Pence, Xi trade barbs in speeches at Pacific summit
Chinese President Xi Jinping and U.S. Vice President Mike Pence traded barbs in speeches at a summit of world leaders Saturday, outlining competing visions for global leadership as trade and other tensions between them simmer.
Pence said there would be no letup in President Donald Trump's policy of combating China's mercantilist trade policy and intellectual property theft that has erupted into a tit-for-tat tariff war between the two world powers this year.
The U.S. has imposed additional tariffs on $250 billion of Chinese goods and China has retaliated. Pence reiterated Trump administration threats to more than double the penalties.
"The United States, though, will not change course until China changes its ways," Pence said, accusing Beijing of intellectual property theft, unprecedented subsidies for state businesses and "tremendous" barriers to foreign companies entering its giant market.
Pence announced the U.S. would be involved in ally Australia's plan to develop a naval base in Papua New Guinea, where the summit is being held. China has been intensely wooing Papua New Guinea and other Pacific island nations with aid and loans for infrastructure.
"Our vision for a free and open Indo-Pacific will prevail," Pence said.
The vice president harshly criticized China's global infrastructure drive, known as the "Belt and Road Initiative," calling many of the projects low quality that also saddle developing countries with loans they can't afford.
The U.S., a democracy, is a better partner than authoritarian China, he said.
"Know that the United States offers a better option. We don't drown our partners in a sea of debt, we don't coerce, compromise your independence," Pence said. "We do not offer constricting belt or a one-way road. When you partner with us, we partner with you and we all prosper."
Xi, who spoke before Pence, anticipated many of the U.S. criticisms in his speech. He said countries are facing a choice of cooperation or confrontation as protectionism and unilateralism spreads.
Xi expressed support for the global free trading system that has underpinned his country's rise over the past quarter century to the world's second-biggest economy after the U.S.
"The rules made should not be followed or bent as one sees fit and they should not be applied with double standards for selfish agendas," Xi said.
"Mankind has once again reached a crossroads," he said. "Which direction should we choose? Cooperation or confrontation? Openness or closing doors. Win-win progress or a zero sum game?"
Responding to a chorus of criticism of China's international infrastructure drive, Xi said it was not a trap or power grab.
"It is not designed to serve any hidden geopolitical agenda, it is not targeted against anyone and it does not exclude anyone," Xi said. "It is not an exclusive club that is closed to non-members, nor is it a trap as some people have labeled it."
Leaders of 21 Pacific Rim countries and territories that make up 60 percent of the world economy are meeting in Port Moresby, the capital of Papua New Guinea, for an annual Asia-Pacific Economic Cooperation summit.

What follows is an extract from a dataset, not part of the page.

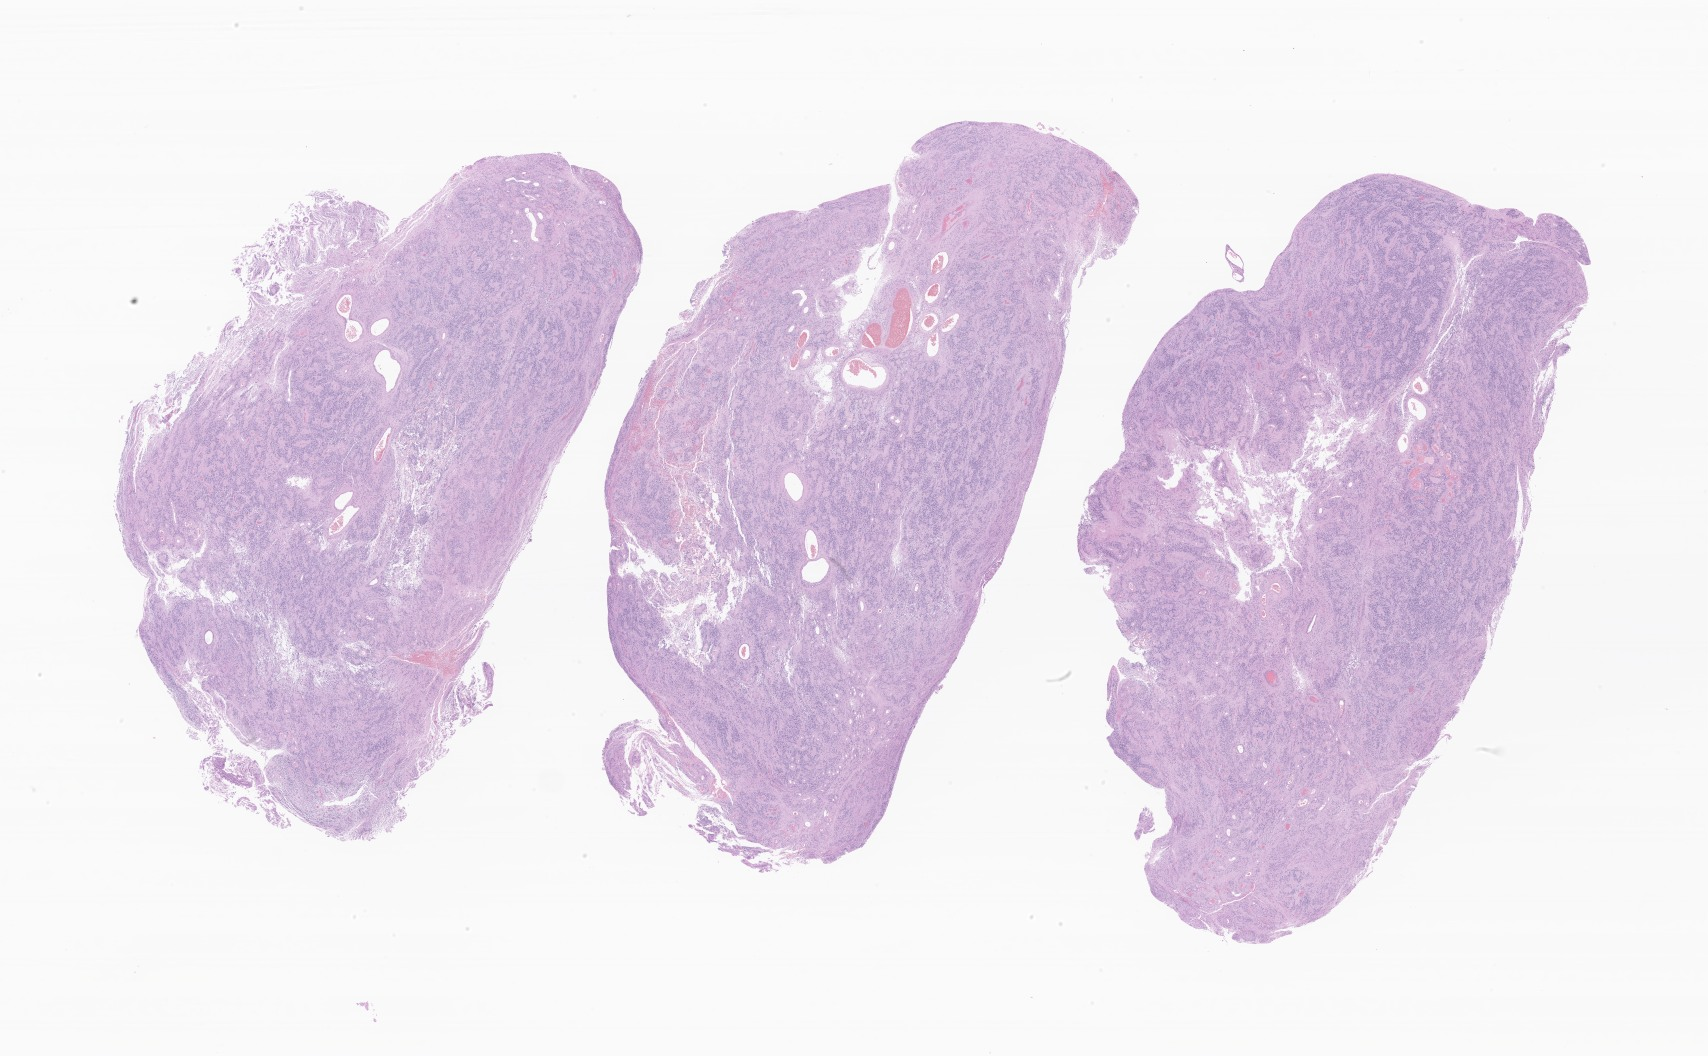
Haematoxylin and eosin whole-slide image of tumor tissue from the brain, a low-resolution overview of the entire scanned area, about 28.8 x 17.8 mm. FFPE section. Patient: female, age 277 months (23 years 1 month).
• recorded diagnosis: Ependymoma, NOS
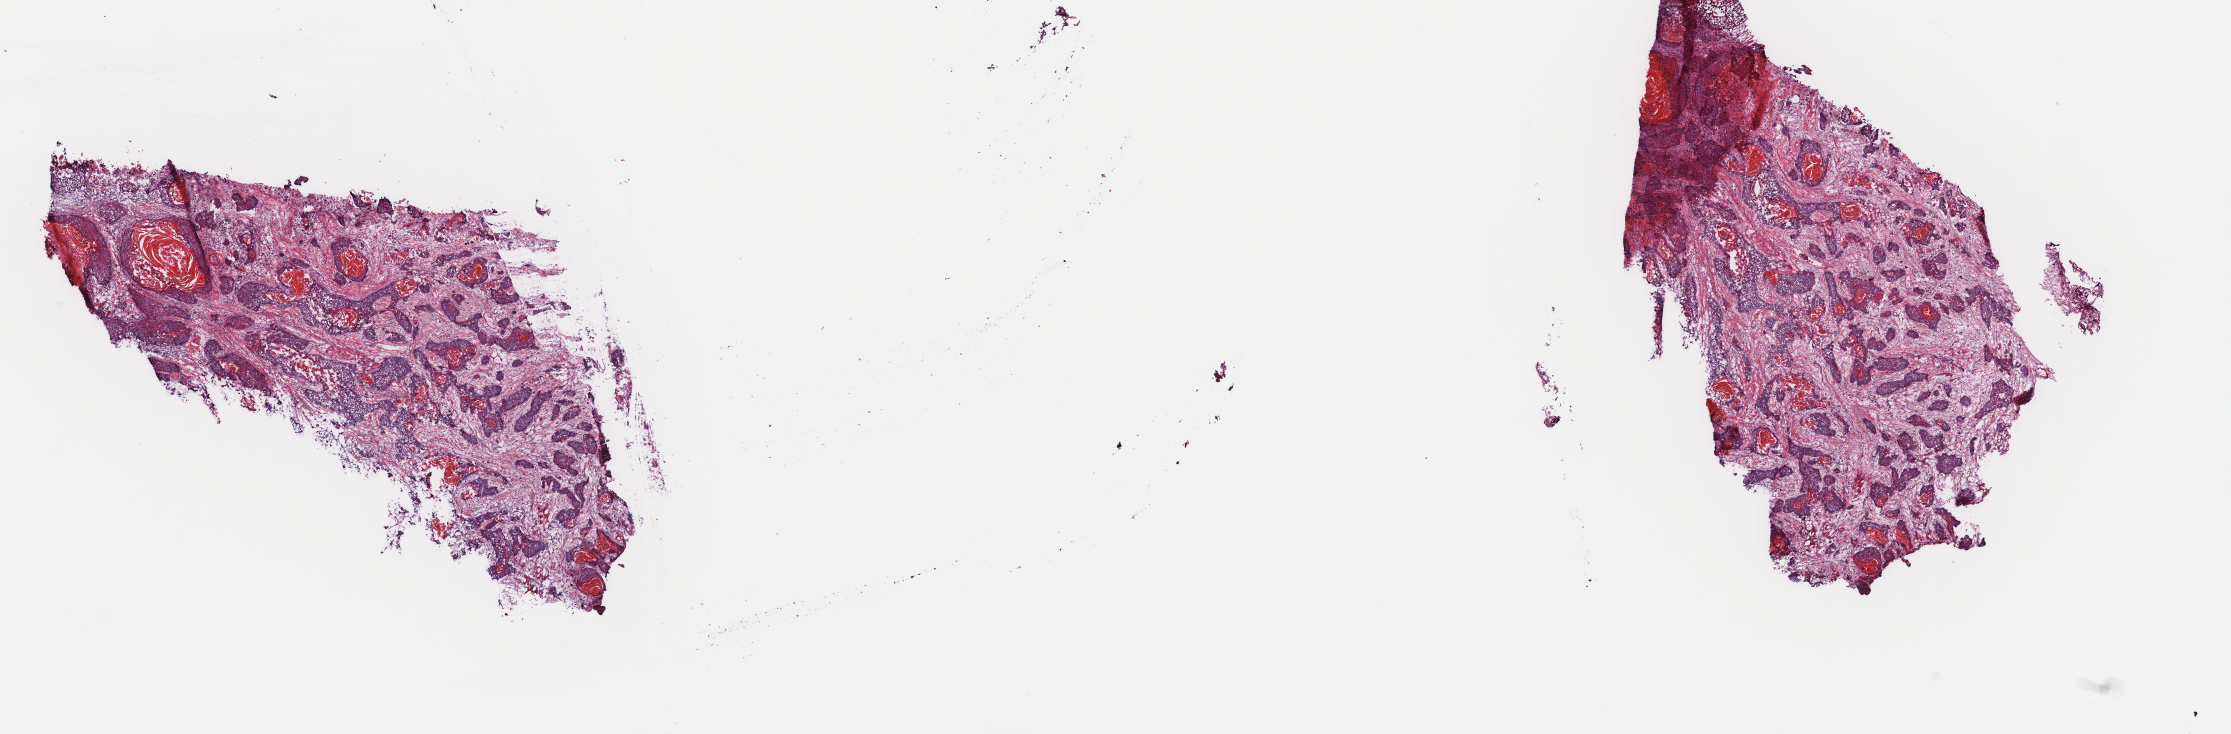
Digitized H&E-stained tissue section (whole slide), whole scanned area (about 17.7 x 5.8 mm, acquisition: 40x scan) shown as a low-resolution overview. Frozen section from the top of the tissue portion. Head and neck, primary tumour sample. Male, age 67 years at initial diagnosis. Histologic grade: G1 (well differentiated). Pathologist review of this section (percent, as recorded): tumour cells 50%, tumour nuclei 60%, normal cells 0%, stromal cells 50%, necrosis 0%. Infiltration values recorded for this section: lymphocyte infiltration 0%, monocyte infiltration 0%, neutrophil infiltration 0%.
Diagnosis: Squamous cell carcinoma, NOS (floor of mouth, NOS). AJCC pathologic stage: IVA (7th edition).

They are struggling to reach agreement on a joint declaration, particularly whether to push for changes to the World Trade Organization, which sets the rules for trade and can penalize nations that breach them.
WTO member nations have been unable to reach agreement on further freeing up trade for years and the organization is in danger of atrophy.
Two thirds of its members claim developing nation status that allows them to take advantage of benefits and exemptions to obligations not granted to advanced economies, according to the Center for Strategic and International Studies. The U.S., meanwhile, believes the WTO's arbitration body has made decisions beyond its mandate.
APEC is also facing questions about its future. Malaysia's 93-year-old Prime Minister Mahathir Mohamad said it will become irrelevant if developing nations continue to be left behind by globalization and free trade.
China's territorial claims to most of the South China Sea that borders Southeast Asian nations were also a target in Pence's speech.
China has demanded the U.S. stop deploying ships and military aircraft close to its man-made islands in the disputed waters after American and Chinese ships nearly collided near a contested reef in September. But Pence stressed Saturday that the U.S. won't back off.
"We will continue to fly and sail wherever international law allows and our national interest demands," he said. "Harassment will only strengthen our resolve. We will not change course."
Washington will continue to support efforts by Southeast Asian nations to negotiate a legally binding "code of conduct" with China "that respects the rights of all nations, including the freedom of navigation in the South China Sea," Pence said.